Reproduce the rows word for word, starting with the one that contains "Зараз у компанії неробочий час. Замовлення" and running through the last row. Leave the pictures out of your reply.

Page-level text extractions
+-------+

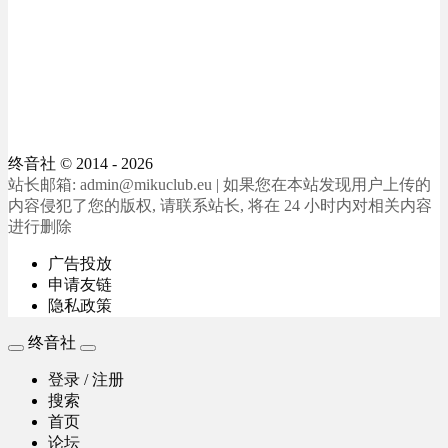
终音社
© 2014 - 2026
站长邮箱: admin@mikuclub.eu | 如果您在本站发现用户上传的
内容侵犯了您的版权, 请联系站长, 将在 24 小时内对相关内容
进行删除
广告投放
申请友链
隐私政策
终音社
登录 / 注册
搜索
首页
论坛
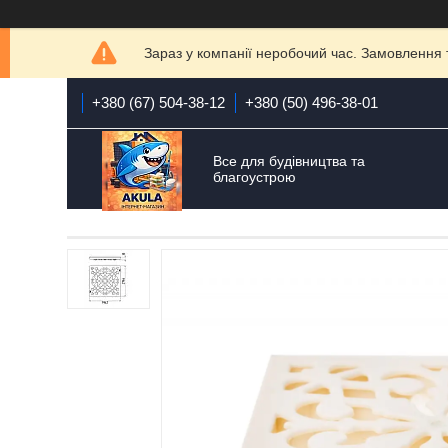
Зараз у компанії неробочий час. Замовлення 
+380 (67) 504-38-12
+380 (50) 496-38-01
Все для будівництва та
благоустрою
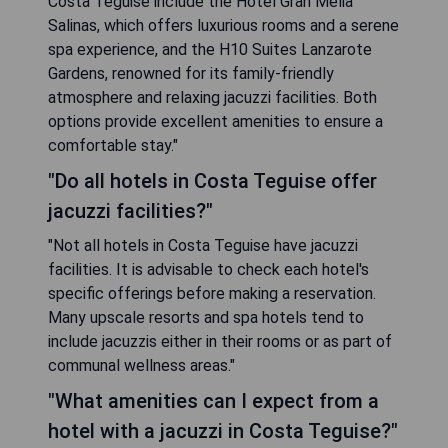
Costa Teguise include the Hotel Gran Melia
Salinas, which offers luxurious rooms and a serene
spa experience, and the H10 Suites Lanzarote
Gardens, renowned for its family-friendly
atmosphere and relaxing jacuzzi facilities. Both
options provide excellent amenities to ensure a
comfortable stay."
"Do all hotels in Costa Teguise offer
jacuzzi facilities?"
"Not all hotels in Costa Teguise have jacuzzi
facilities. It is advisable to check each hotel's
specific offerings before making a reservation.
Many upscale resorts and spa hotels tend to
include jacuzzis either in their rooms or as part of
communal wellness areas."
"What amenities can I expect from a
hotel with a jacuzzi in Costa Teguise?"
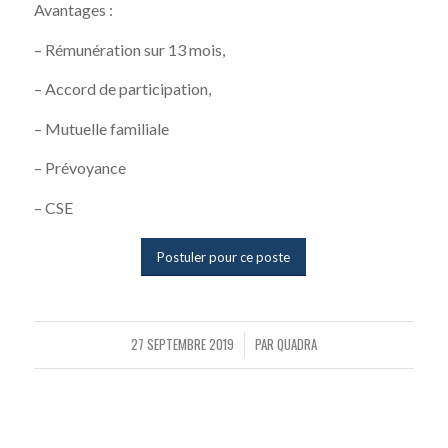
Avantages :
– Rémunération sur 13 mois,
– Accord de participation,
– Mutuelle familiale
– Prévoyance
– CSE
Postuler pour ce poste
27 SEPTEMBRE 2019
PAR
QUADRA
/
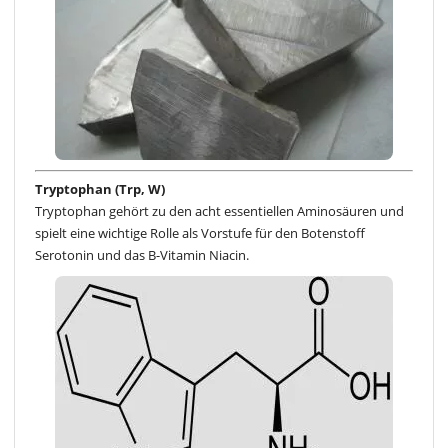
Tryptophan (Trp, W)
Tryptophan gehört zu den acht essentiellen Aminosäuren und
spielt eine wichtige Rolle als Vorstufe für den Botenstoff
Serotonin und das B-Vitamin Niacin.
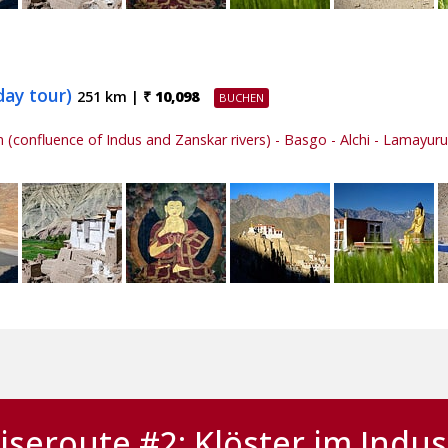
day tour)
251 km |
₹ 10,098
 (confluence of Indus and Zanskar rivers) - Basgo - Alchi - Lamayur
iseroute #2: Klöster im Indus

+-------+

- [Exercise solution]
Зараз у компанії неробочий час. Замовлення 
+380 (67) 504-38-12
+380 (50) 496-38-01
Все для будівництва та
благоустрою
Costa Teguise include the Hotel Gran Melia
Salinas, which offers luxurious rooms and a serene
spa experience, and the H10 Suites Lanzarote
Gardens, renowned for its family-friendly
atmosphere and relaxing jacuzzi facilities. Both
options provide excellent amenities to ensure a
comfortable stay."
"Do all hotels in Costa Teguise offer
jacuzzi facilities?"
"Not all hotels in Costa Teguise have jacuzzi
facilities. It is advisable to check each hotel's
specific offerings before making a reservation.
Many upscale resorts and spa hotels tend to
include jacuzzis either in their rooms or as part of
communal wellness areas."
"What amenities can I expect from a
hotel with a jacuzzi in Costa Teguise?"
Avantages :
– Rémunération sur 13 mois,
– Accord de participation,
– Mutuelle familiale
– Prévoyance
– CSE
Postuler pour ce poste
27 SEPTEMBRE 2019
PAR
QUADRA
/
Tryptophan (Trp, W)
Tryptophan gehört zu den acht essentiellen Aminosäuren und
spielt eine wichtige Rolle als Vorstufe für den Botenstoff
Serotonin und das B-Vitamin Niacin.
day tour)
251 km |
₹ 10,098
 (confluence of Indus and Zanskar rivers) - Basgo - Alchi - Lamayur
iseroute #2: Klöster im Indus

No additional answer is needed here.